А вскрытие тоже на фабрике? Да и артефакты смажут общую картину.

– Участок ваш я тоже видел, там толком ни места, ни оборудования. – Зима обиженно запыхтела. – А дом большой. И матушка как раз багажом занималась. Будет рада отвлечься. – Теперь на него посмотрели с недоумением. – После… несчастного случая она не рискует оперировать живых. А вот с мертвыми управляется отлично. И точно скажет, что с вашим знакомым случилось. Настолько точно, насколько это возможно.

И снова посмотрели на Бекшеева с сомнением, но спорить не стали.

Как и продолжать разговор, свернувший не туда.

Ничего, он найдет время и для него. Все-таки личные дела и личные впечатления – это немного разное.

Барский Фрол Аксютович. Сорок восемь лет. Мещанин, родом из Менска. Инженер. Уровень дара – средний. Мобилизован в первые недели от начала войны.

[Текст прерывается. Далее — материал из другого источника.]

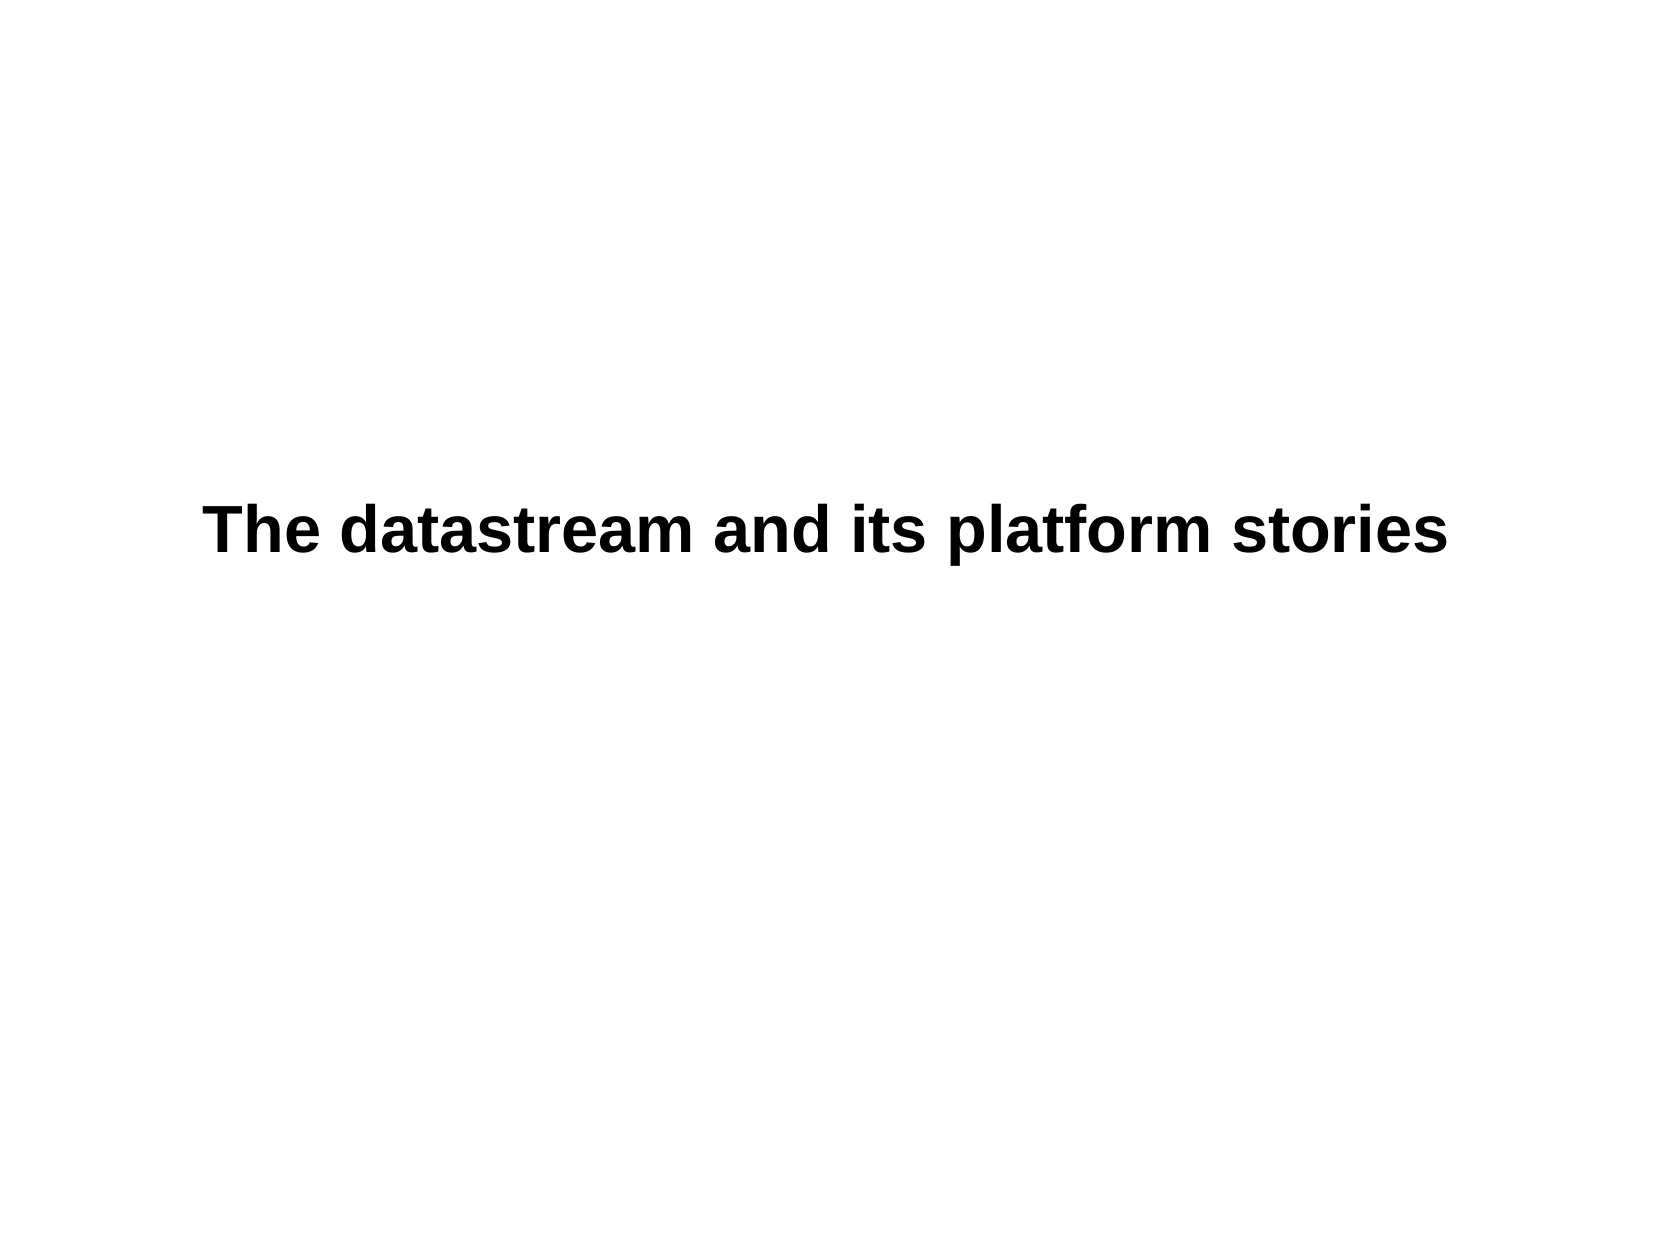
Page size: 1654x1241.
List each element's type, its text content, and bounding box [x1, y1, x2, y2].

subtitle The datastream and its platform stories [82, 49, 1571, 1010]
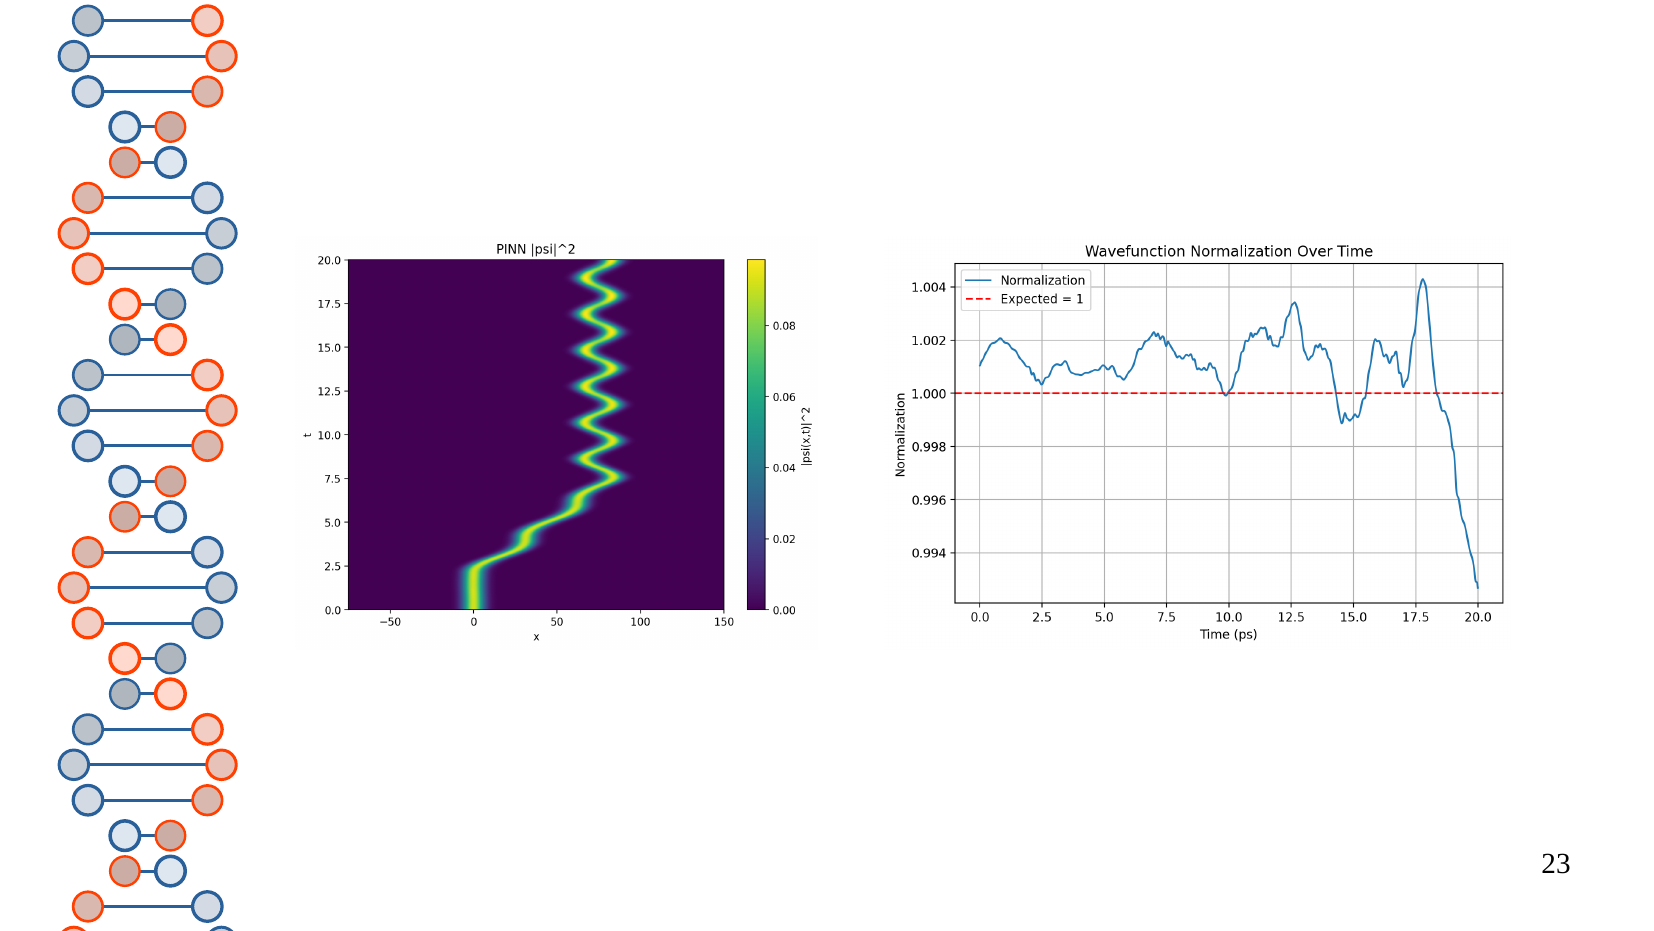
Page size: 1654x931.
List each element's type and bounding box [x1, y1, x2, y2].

picture [885, 236, 1511, 650]
picture [295, 236, 818, 650]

Специализация – саперное дело.

Не женат.

Родни не имеет. Не осталось. Мать и братья погибли там, в Менске. Отец остался где-то недалеко, хотя по сей день числится пропавшим без вести. Барин мог бы подать прошение о признании мертвым, но не подает.

Все равно?

Или как прочие спешит отстраниться от той жизни, сделать вид, что вовсе ее не было? В нынешней Барин носит чесучовые костюмы и шелковые галстуки. Рубашки его белы. Запонки поблескивают драгоценными камнями, пусть бы и не огромными, но все одно не такими, какие можно позволить себе за жалование жандарма.

Живет на съемной квартире. Платит регулярно. И регулярно же запивает. Впрочем, тихо, и это уже многое.

И… все.

Пожалуй.

У Барского холеное лицо с очень правильными чертами. Он зачесывает волосы гладко, смазывая их воском. Закрашивает седину. И гладко бреется, оставляя лишь тонкую нить усов. Привычки у него своеобразные. Неспешная речь, преисполненные чувства собственного достоинства жесты. И выглядит моложе своих лет. Такой бы понравился женщинам.

– Эй, – из задумчивости вывел голос Зимы, – плохо?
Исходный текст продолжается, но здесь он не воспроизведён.